Armand de Ricqlès initially worked on the functional significance of extant bone histodiversity, and applied this newly gained knowledge in paleobiological inferences. He has collaborated with several histologists and paleontologists, including Melvin Glimcher, Timothy G. Bromage, John R. Horner, and Kevin Padian. In his career, he promoted the introduction of cladistics at the University and influenced several students and colleagues, some of them ultimately becoming members of a CNRS sponsored research team organized at the Jussieu campus and at the Muséum National d’Histoire Naturelle in Paris.
Through these collaborations, he has studied the growth, physiology, habitat (aquatic to terrestrial) and other paleobiological aspects of various limbed vertebrates.
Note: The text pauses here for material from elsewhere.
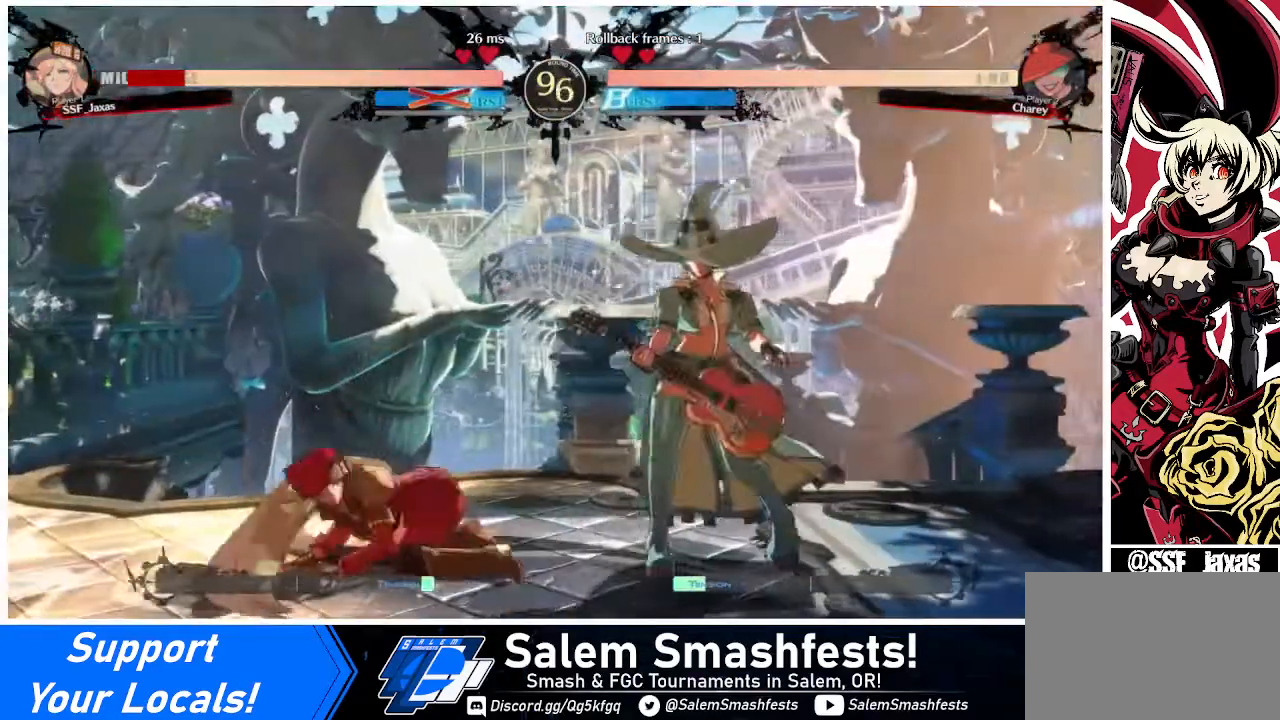
{"buttons": ["DPAD_DOWN", "DPAD_LEFT"], "events": []}
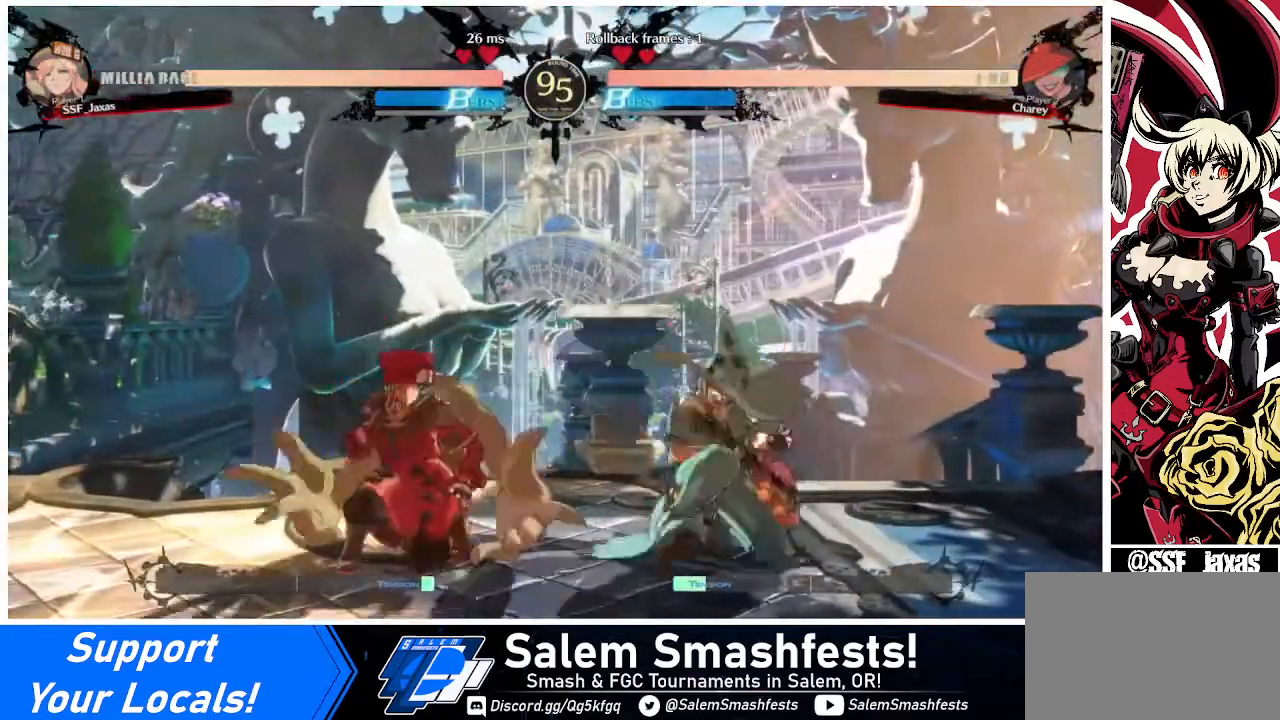
{"buttons": ["DPAD_DOWN", "DPAD_LEFT"], "events": [[240, "SQUARE", "down"], [320, "SQUARE", "up"]]}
He has also made some contributions to the history of bone histology, and has written some papers on the problems facing French scientists because of the heavy French bureaucracy.
Antoine C. Dussault
Antoine C. Dussault is a researcher at the Centre interuniversitaire de recherche sur la science et la technologie (Montréal, Québec) and teaches philosophy at Collège Lionel-Groulx (Sainte-Thérèse, Québec). His work focuses on the philosophy of ecology, environmental ethics and the philosophy of medicine. His main current research topics are the concept of function (in ecology and elsewhere), the concept of health and its possible application to ecosystems, and the holism/reductionism debate in ecology.